– Скажите, – спросил Уинстон, – скоро меня расстреляют?
– Может пройти много времени, – ответил О’Брайен. – Вы трудный случай. Но не будем терять надежду. Все рано или поздно исцеляются. А потом мы вас расстреляем.
Ему стало намного лучше. Он полнел и делался крепче день ото дня, если стоило говорить о днях.
Белый свет и гудение никуда не исчезли, но камера была немного удобнее, чем те, в которых ему довелось побывать раньше. На дощатой лежанке имелись подушка и матрас, а рядом стояла табуретка, на которой можно сидеть. Его искупали и довольно часто разрешали самому мыться в жестяной раковине. Даже теплую воду для мытья приносили. Ему дали новое нижнее белье и чистый комбинезон. На варикозную язву наложили повязку с успокаивающей мазью. Ему удалили остатки зубов и выдали новый протез.
Прошли недели, а может быть, месяцы. Сейчас можно было бы вести счет времени, если бы он хотел это делать: похоже, что его кормили через равные промежутки. Он получал, как он понимал, трехразовое питание в сутки; иногда у него возникал смутный интерес относительно того, кормят его ночью или днем. Пища была на удивление хорошей: на каждое третье кормление приносили мясо. А однажды даже дали пачку сигарет. Спичек у него не было, но никогда не разговаривающий с ним надзиратель, который приносил ему еду, давал ему прикурить. От первой затяжки ему стало плохо, но он перетерпел и растянул пачку на длительное время, выкуривая по полсигареты после каждого приема пищи.
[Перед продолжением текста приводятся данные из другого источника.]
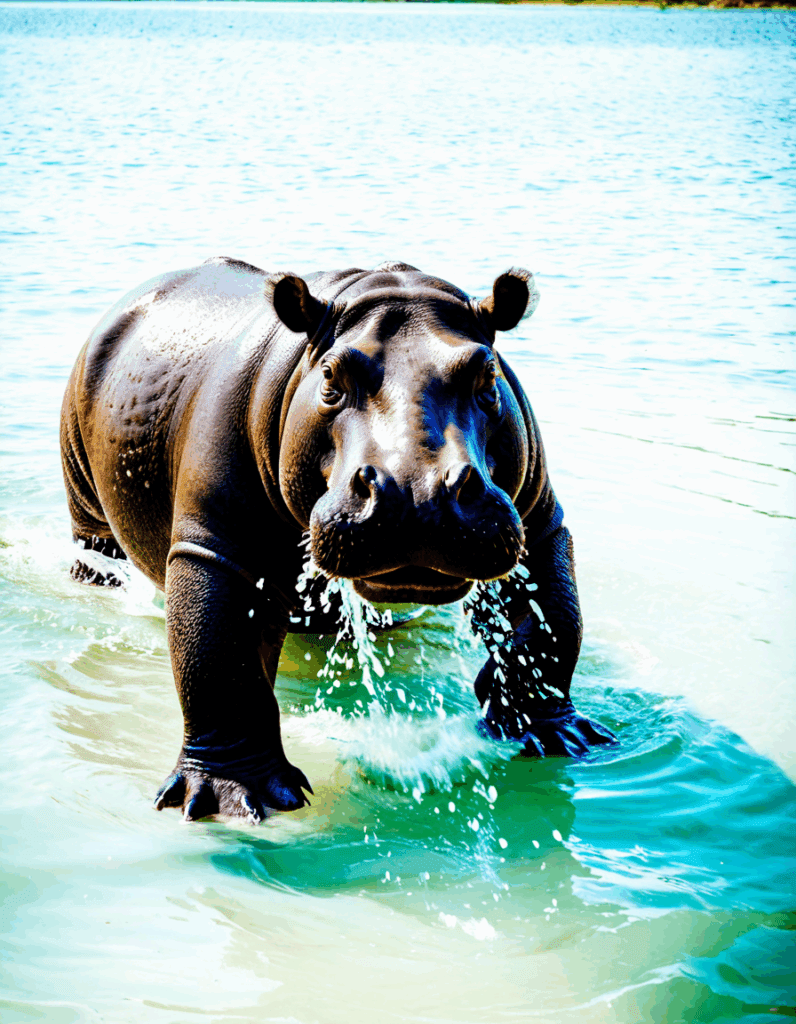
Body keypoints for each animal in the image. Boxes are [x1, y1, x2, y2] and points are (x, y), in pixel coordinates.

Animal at [60, 257, 615, 823]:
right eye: (329, 377)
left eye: (488, 376)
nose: (418, 495)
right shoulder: (218, 548)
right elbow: (219, 659)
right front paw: (233, 799)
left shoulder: (537, 524)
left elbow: (550, 625)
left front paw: (558, 736)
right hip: (86, 494)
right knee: (97, 549)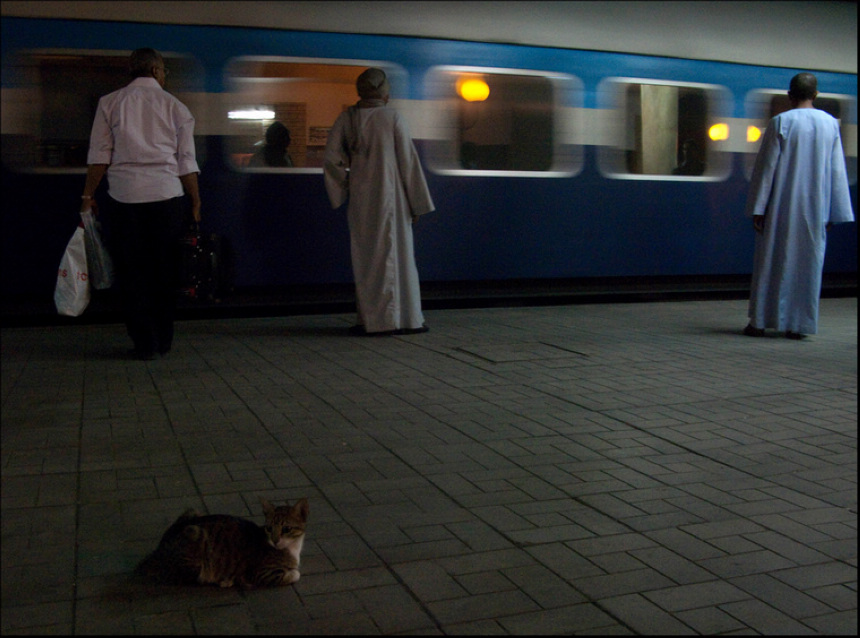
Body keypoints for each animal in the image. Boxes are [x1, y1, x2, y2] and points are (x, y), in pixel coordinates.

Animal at [141, 500, 312, 592]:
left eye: (286, 529)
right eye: (269, 528)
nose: (276, 541)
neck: (293, 549)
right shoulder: (262, 573)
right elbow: (295, 574)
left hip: (192, 511)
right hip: (194, 535)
Ему принесли белую грифельную доску с огрызком привязанного к ее углу карандаша. Сначала он ею не пользовался. Он пребывал в полном оцепенении, даже когда не спал. Часто он лежал в промежутках между кормлениями и почти не шевелился – иной раз дремал, а иной раз впадал в какое-то полулетаргическое состояние, когда невероятное усилие требовалось даже для того, чтобы просто открыть глаза. Постепенно он привык спать со светом, бьющим в лицо. Казалось, это уже не имеет значения, разве что сны более связные. А сны в это время ему снились постоянно, и всегда счастливые. Он был в Золотой стране, или сидел среди огромных, великолепных, залитых солнцем руин с матерью, с Джулией, с О’Брайеном и ничего не делал – просто сидел на солнышке и говорил о каких-то приятных вещах. А мысли, которые бывали у него раньше, теперь приходили к нему только в раздумьях о снах. Ему казалось, что сейчас, когда исчезла стимулирующая его боль, он утратил способность к умственному усилию. Он не скучал, он не имел желания беседовать или отвлекаться. Просто быть одному, чтобы тебя не били и не допрашивали, чтобы давали поесть, чтобы вокруг было чисто – вот что его совершенно удовлетворяло.